Si orienta maggiore attenzione alla ricostruzione e alla rivitalizzazione delle città nei territori che sono stati e sono teatro di conflitti. Non una Mostra per soli addetti ma un colloquio chiarificatore e illuminante con tutti quelli che contribuiscono a realizzare una convivenza accettabile e dignitosa; per tale finalità, questa Biennale é ricca di incontri con architetti e con i protagonisti dei fenomeni rappresentati.
Sessantuno i Padiglioni dei Paesi partecipanti. Tre padiglioni ospitano progetti speciali tra cui quello di Forte Marghera dell’ arch. Stefano Recalcati con l’obiettivo di una rigenerazione urbana e riconversione produttiva di Porto Marghera.
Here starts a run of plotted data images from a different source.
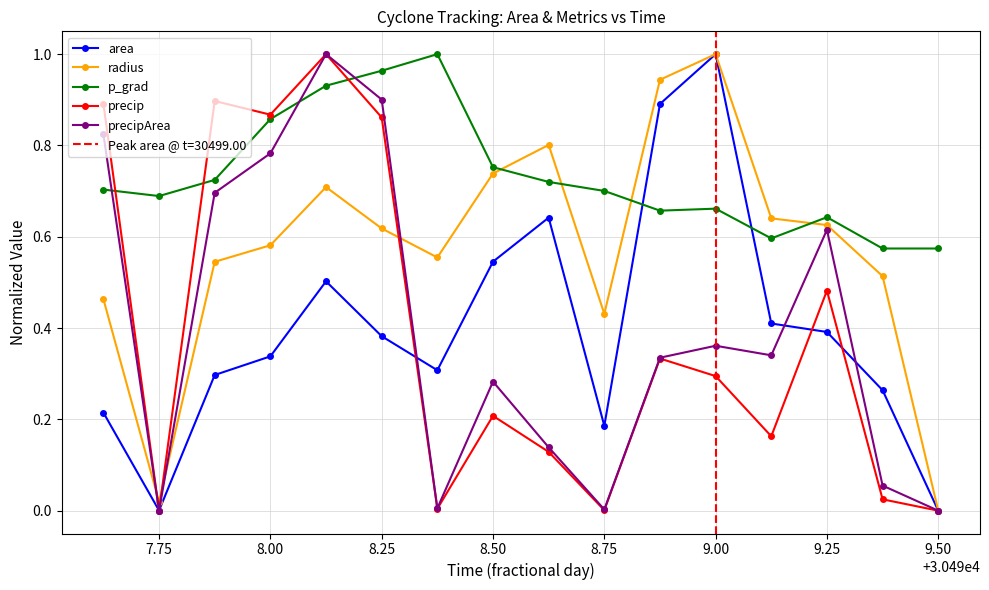

True or false: radius has a value of 1.0 at 9.00.

True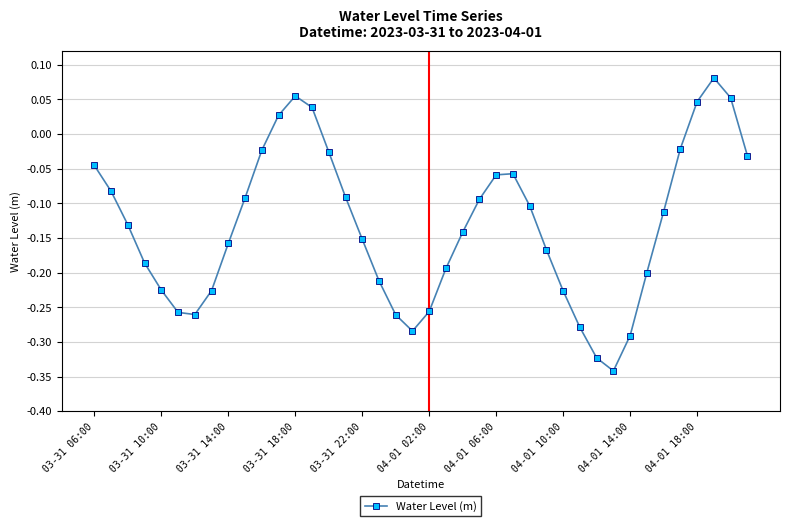

What is the difference between the maximum and second lowest values?

0.4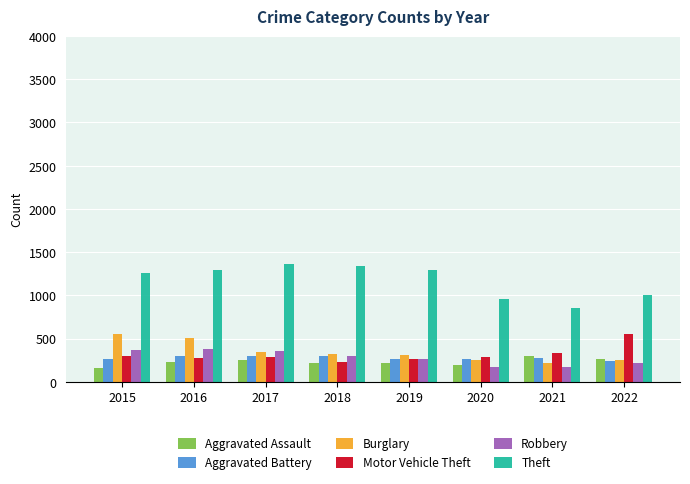

What value does the Burglary series have at 2016?

505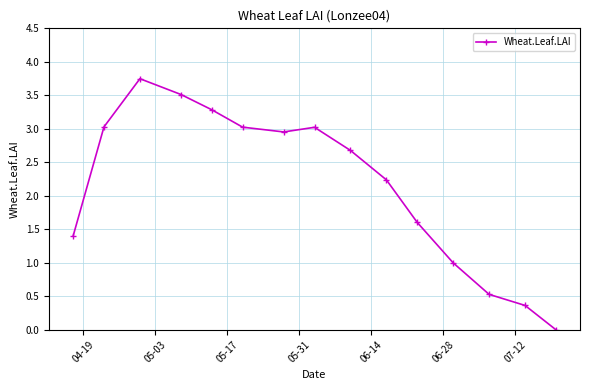

What is the value of the 9th point from the left?

2.7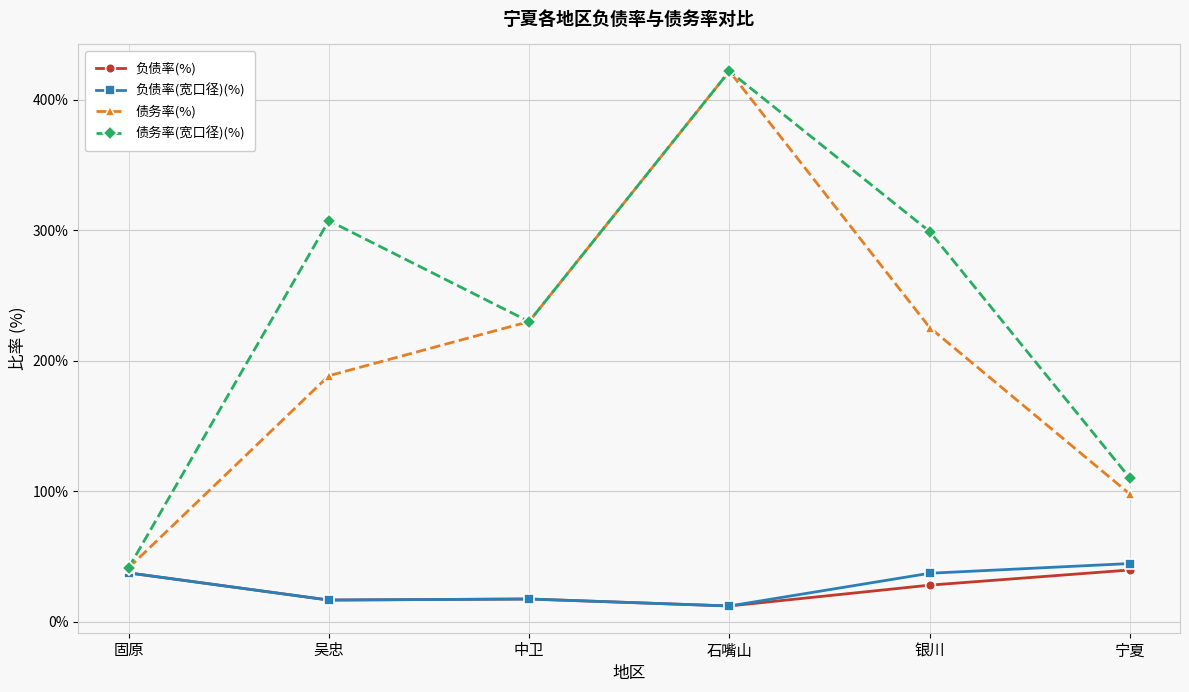

How many distinct data groups are displayed?

4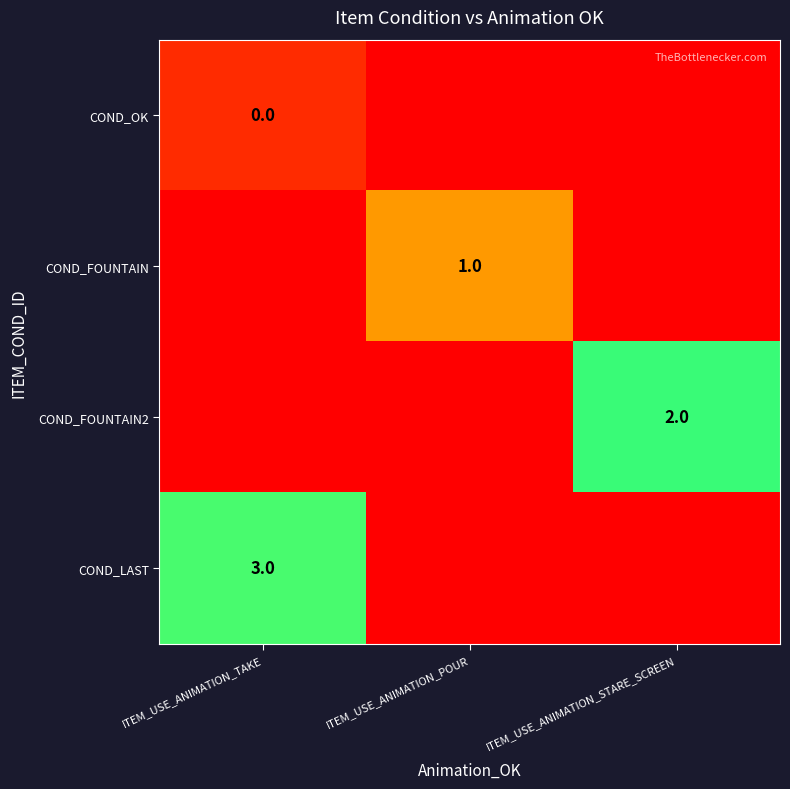

The COND_FOUNTAIN2 series shows 3.0 at ITEM_USE_ANIMATION_STARE_SCREEN. True or false?

False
Il Padiglione della Sala d’Armi all’Arsenale è dedicato alle Arti Applicate che hanno lo scopo di affrontare il tema delle minacce che incombono sulla salvaguardia dei siti del patrimonio globale dell’umanità, indagando in che modo la produzione di copie può aiutare nella preservazione degli artefatti culturali.
Cinquantatré Facoltà di tutto il mondo hanno aderito al Progetto Biennale Session con la finalità di offrire condizioni favorevoli a queste istituzioni per entrare nel condivisione creativa nei vari settori della Mostra.
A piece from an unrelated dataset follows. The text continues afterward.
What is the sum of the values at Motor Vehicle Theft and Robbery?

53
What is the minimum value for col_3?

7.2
Un esempio eclatante che traduce gli intenti del direttore della Mostra è lo Stratagems in Architecture: Hong Kong in Venice all’Arsenale: i curatori asiatici hanno preso spunto dai “Trentasei stratagemmi”, una collezione di tattiche militari dell’antica Cina, per applicarli alle nuove sfide, in campo sociale, che devono affrontare gli architetti contemporanei che riprogettano Hong Kong. Sempre impegnati nel contesto di rinnovamento sociale sono gli architetti veneziani dello Studio Tamassociati con il loro progetto volto a dare case per residenti all’interno del tessuto del centro storico veneziano. All’interno delle loro tre sezioni nel Padiglione Italia progettano studi per le aree degradate del Paese.
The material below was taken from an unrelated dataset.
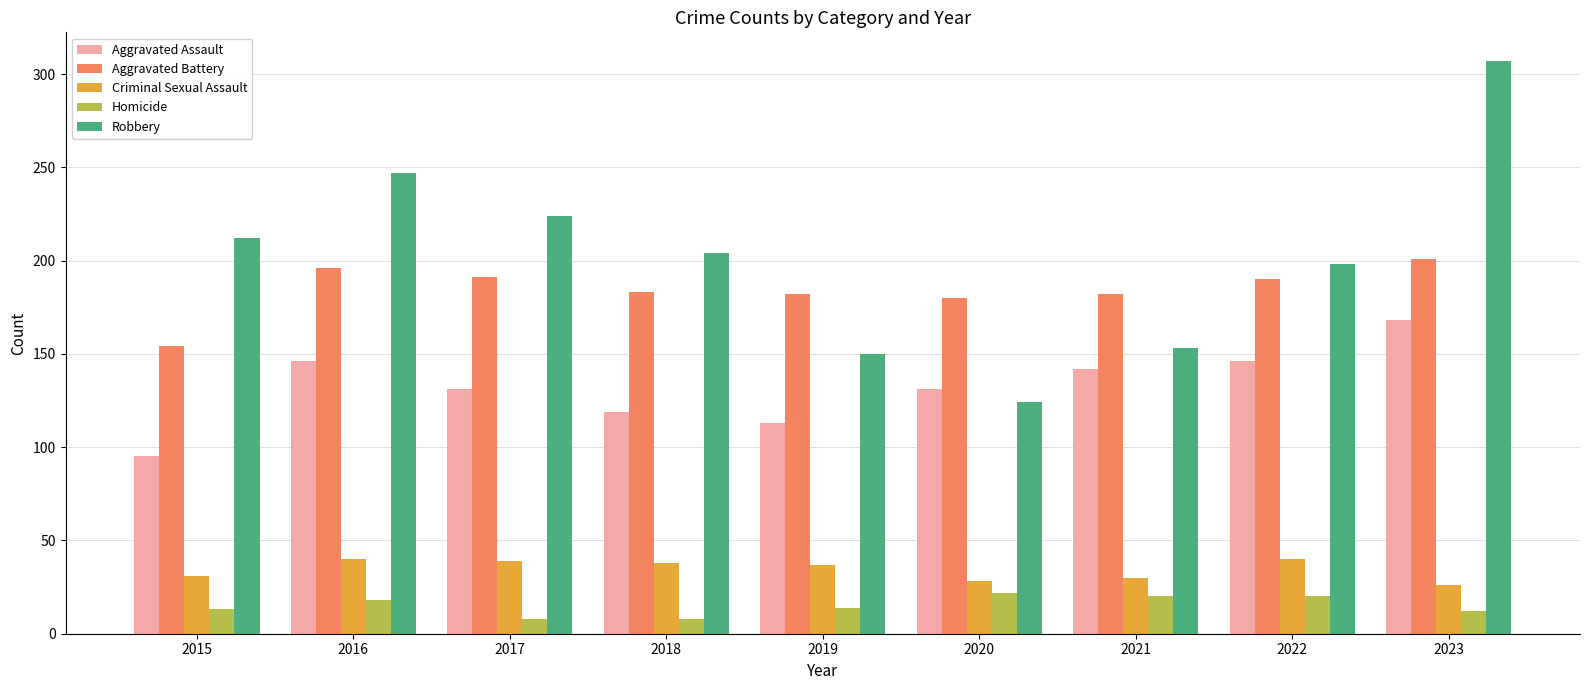

Which category has the lowest value in the Robbery series?

2020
Importantissimo rilevare che nello studio Tamassociati è stato realizzato il progetto di Renzo Piano esposto nel Padiglione Italia inerente al nuovo ospedale di cardiochirurgia pediatrica donato a Emergency, che l’Associazione fondata da Gino Strada sta realizzando in Africa a Entebbe, in Uganda, sulle sponde del lago Vittoria.
E’ auspicabile salire anche noi sulla scala immaginata dal Logo come fece l’archeologa Maria Reiche per scorgere dall’alto che le cose si trasformano in sogni tendenti a regalare all’umanità speranza e costruttività materiali e spirituali.